> **Tasks for this exercise**
A) Copy the part of the array texture text from "1D array textures" to "in the array.".
B) According to the array texture text, which parameter of the "3D" image functions sets the number of layers in a 2D array texture?

An Array Texture is a Texture where each mipmap contains a series of 1D or 2D images of the same size. Array textures are structurally similar to 3D Textures in that they have an effective "depth" component. However, filtering never takes place between the separate textures in the array, and lower mipmaps still have the same number of array layers.

Pre OpenGL 3.0, the high cost of texture switches resulted in a widespread preference for texture atlases, which result in less switching, and thus less overhead. 3.0 capable hardware attempts to overcome this by providing fast hardware texture switching capabilities in the form of array textures; but be aware that if you are limited by the number of hardware texture units, you may still be better off using atlases (perhaps even in conjunction with array textures).

Array texture are not usable from the fixed function pipeline; you must use a Shader to access them.


Each mipmap level of an array texture is a series of images. Each image within a mipmap is called a "layer".

Creation and Management

1D array textures are created by binding a newly-created texture object to GL_TEXTURE_1D_ARRAY, then creating storage for one or more mipmaps of the texture. This is done by using the "2D" image functions; the "height​" parameter sets the number of layers in the array texture.

Every row of pixel data in the "2D" array of pixels is considered a separate 1D layer.

2D array textures are created similarly; bind a newly-created texture object to GL_TEXTURE_2D_ARRAY, then use the "3D" image functions to allocate storage. The depth​ parameter sets the number of layers in the array.

Each 2D row/column sequence of pixel data in the "3D" array of pixels is considered a separate 2D layer.

> **The data**
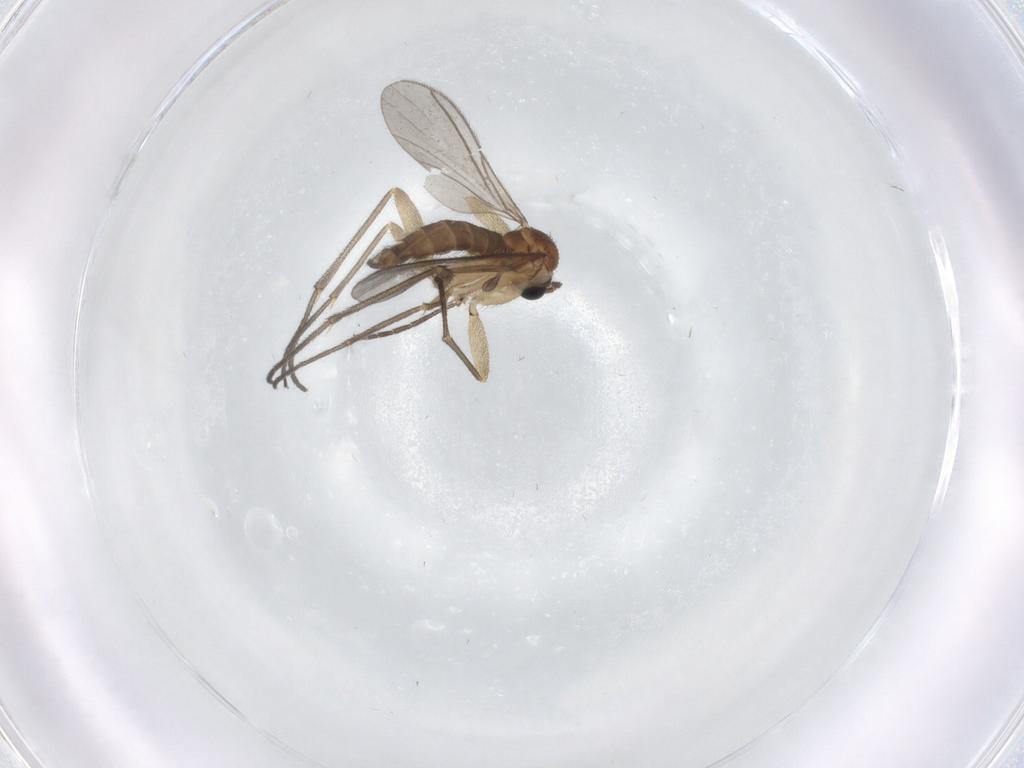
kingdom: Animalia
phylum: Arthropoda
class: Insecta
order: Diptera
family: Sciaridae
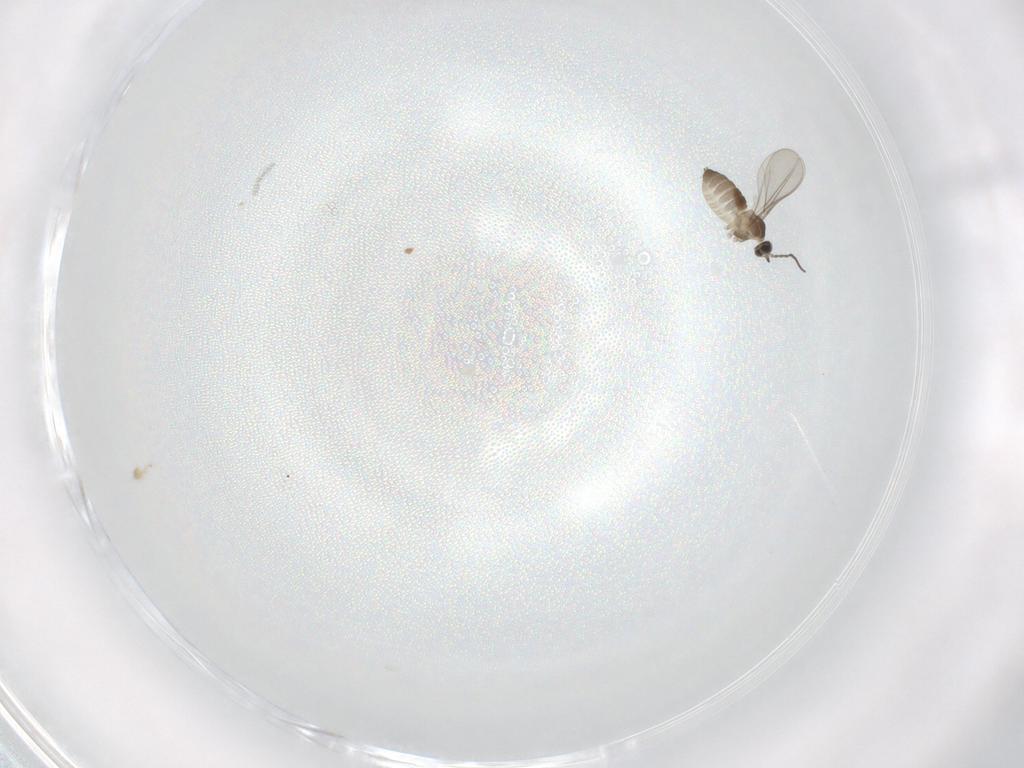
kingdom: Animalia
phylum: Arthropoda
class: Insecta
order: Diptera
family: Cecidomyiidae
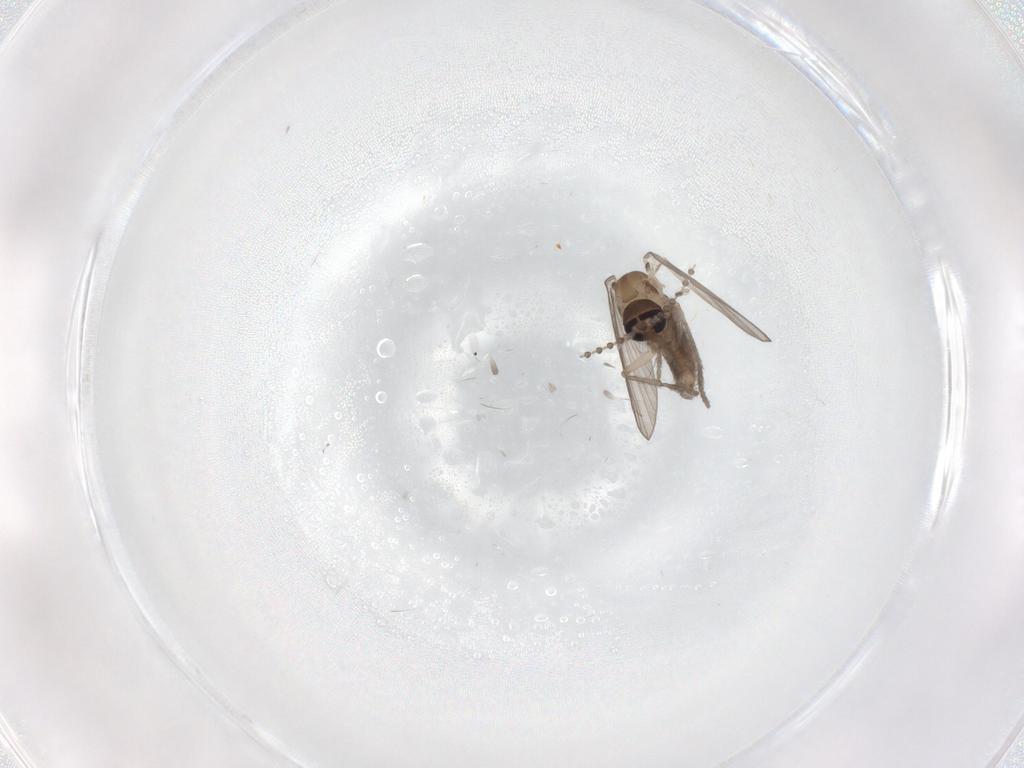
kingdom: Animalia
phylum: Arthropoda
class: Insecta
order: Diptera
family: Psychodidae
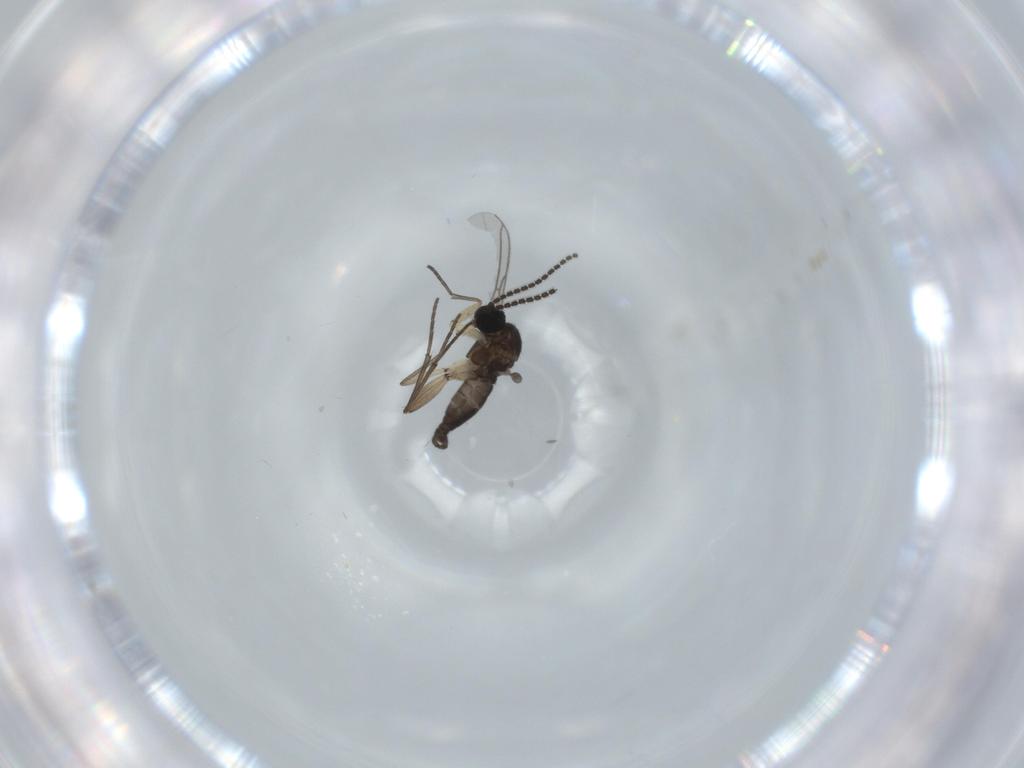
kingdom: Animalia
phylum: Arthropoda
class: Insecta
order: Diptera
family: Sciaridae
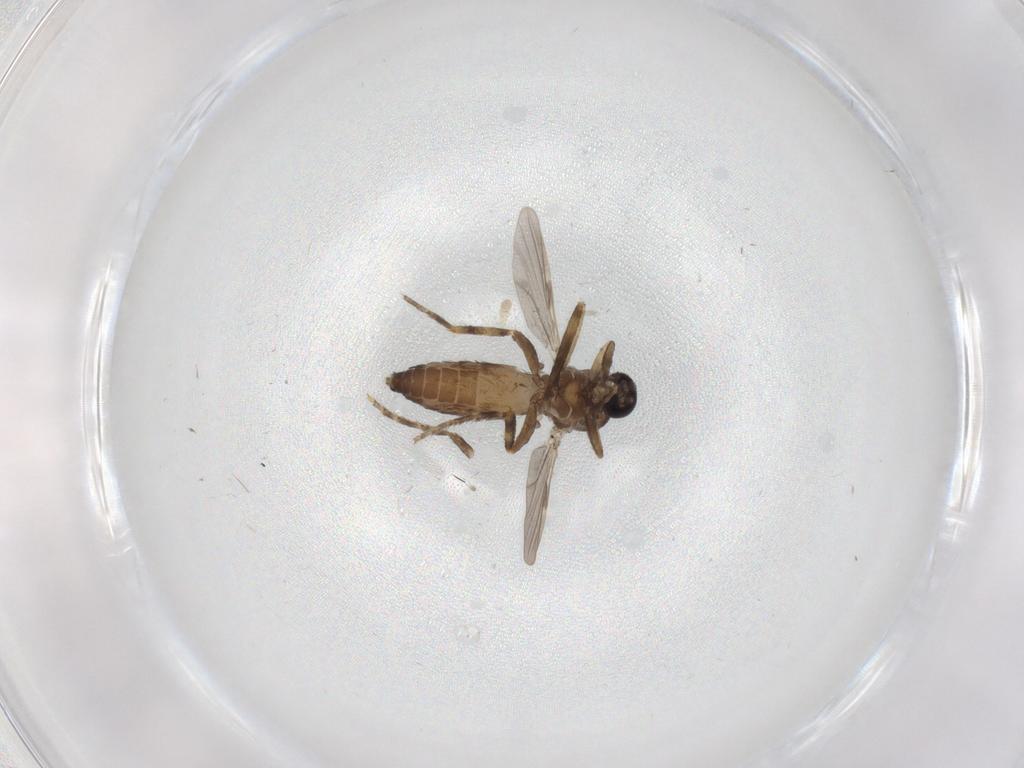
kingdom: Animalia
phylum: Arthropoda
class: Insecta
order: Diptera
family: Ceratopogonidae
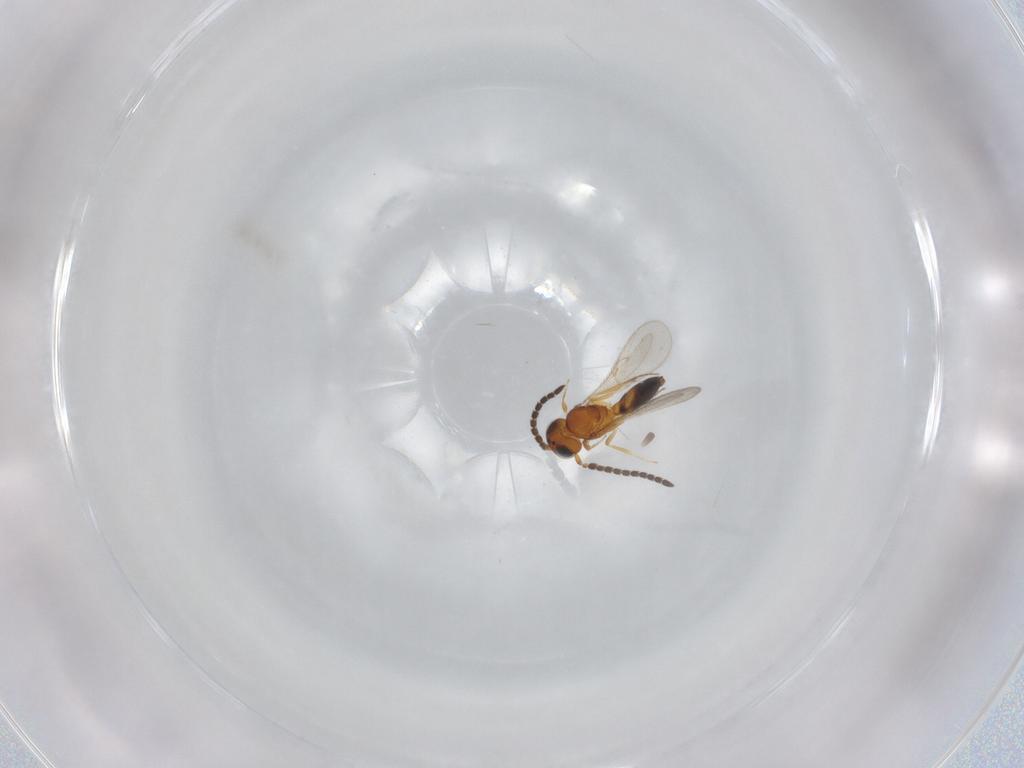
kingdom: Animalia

> **Task-by-task outputs**
A)
1D array textures are created by binding a newly-created texture object to GL_TEXTURE_1D_ARRAY, then creating storage for one or more mipmaps of the texture. This is done by using the "2D" image functions; the "height​" parameter sets the number of layers in the array texture.

Every row of pixel data in the "2D" array of pixels is considered a separate 1D layer.

2D array textures are created similarly; bind a newly-created texture object to GL_TEXTURE_2D_ARRAY, then use the "3D" image functions to allocate storage. The depth​ parameter sets the number of layers in the array.

B) The depth parameter sets the number of layers.